Cayenne, the all-day dining restaurant at Mercure Hyderabad KCP has flown in Chef Nihal Senanayake from Galle (Jetwing Lighthouse Hotel & Spa) to offer the ‘City of Pearls’ a taste of the cuisine of the ‘Pearl of the Indian Ocean’. The weeklong Sri Lankan Food Festival is a part of the dinner buffet, which will feature over a dozen delicacies from our neighbouring island.
Sri Lankan cuisine is somewhat similar to South Indian cuisine and shares several dishes with Tamil cuisine.
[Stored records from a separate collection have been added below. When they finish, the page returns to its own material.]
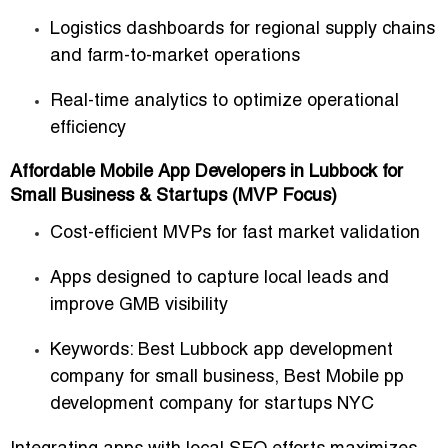
Logistics dashboards for regional supply chains
and farm-to-market operations
Real-time analytics to optimize operational
efficiency
Affordable Mobile App Developers in Lubbock for
Small Business & Startups (MVP Focus)
Cost-efficient MVPs for fast market validation
Apps designed to capture local leads and
improve GMB visibility
Keywords:
Best Lubbock app development
company for small business
,
Best Mobile pp
development company for startups NYC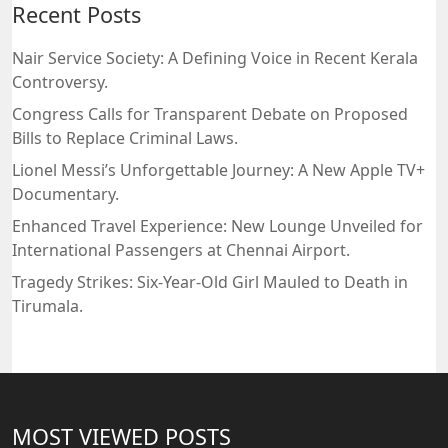
Recent Posts
Nair Service Society: A Defining Voice in Recent Kerala
Controversy.
Congress Calls for Transparent Debate on Proposed
Bills to Replace Criminal Laws.
Lionel Messi’s Unforgettable Journey: A New Apple TV+
Documentary.
Enhanced Travel Experience: New Lounge Unveiled for
International Passengers at Chennai Airport.
Tragedy Strikes: Six-Year-Old Girl Mauled to Death in
Tirumala.
MOST VIEWED POSTS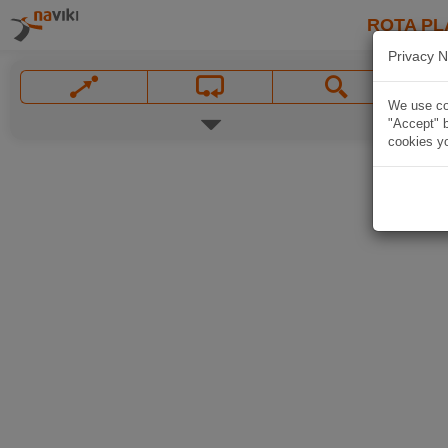
ROTA PL
Privacy N
We use coo
"Accept" b
cookies yo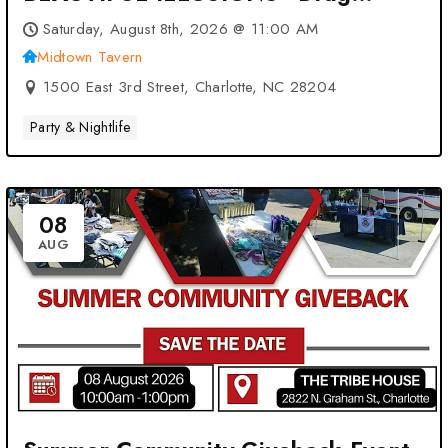
Brunch: VOTED #1 at Midtown
Saturday, August 8th, 2026 @ 11:00 AM
Tavern – Charlotte, NC
Midtown Tavern
1500 East 3rd Street, Charlotte, NC 28204
Party & Nightlife
08
AUG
However, the island has been influenced by multiple cultures over the years and has developed its own distinctive flavour. I was invited to a tasting and interaction session on Saturday. Here’s a glimpse of what was on offer.
Among the appetizers, the Goraka and black pepper marinated Tuna Fish balls were nothing short of spectacular. However, if fish isn’t your thing, you’d be left disappointed by the selection of the vegetarian appetizer – the humdrum Daal Vada. One of the most well-known and distinctive features of Sri Lankan cuisine is their refreshing and vibrant Sambol. The menu for the night featured Pol Sambol, Green Mango and Chicken Sambol, Fried Bitter Gourd, and Snake Gourd Sambol. The Pol Sambol that’s a mix of desecrated coconut, onions, chillies, and lemon is perhaps the most well known of the Sambols, and it didn’t disappoint. However, the Green Mango and Chicken Sambol, which was somewhat similar to a Raw Mango Thai Salad prepared without chillies, was my favourite. I was a tad disappointed to not see any Fish Sambol on her menu. The taste of Fish Sambol that I ate in a BnB at Yala during my Sri Lanka trip is still my most vivid memory of island’s cuisine.
The main course featured Kottu Parota, Red Rice, and Mutton Tawa Pulao. I’m not a big fan of Biryanis or Pulaos at buffet restaurants, but Cayenne managed to surprise me. The Pulao had robust flavours that reminded me of the Chettinad Biryani. Sides included Fish Curry, Sweet potato mustard curry, Pork Black Curry, and Chicken Thel Vinakari. The Black Curry features all the distinctive elements of Sri Lankan cuisine – from pepper and cinnamon to coconut milk. The gravy was delicious, but the pork was a tad chewy. I finished off my meal with an excellent platter of assorted Sri Lankan sweets including Milk Toffee, Jaggery Pudding, and Kalu Dodol.
The Sri Lankan food festival offers a rare opportunity to experience the subtleties of the cuisine of Sri Lanka without having to hop on a flight. The buffet is priced at Rs. 1499 (plus taxes), but is available for Rs. 1299 (plus taxes) for Accor members. The inclusion of unlimited liquor (IMFL, Beer, and Cocktails) in the package makes this a pretty sweet deal. The festival ends on July 21st.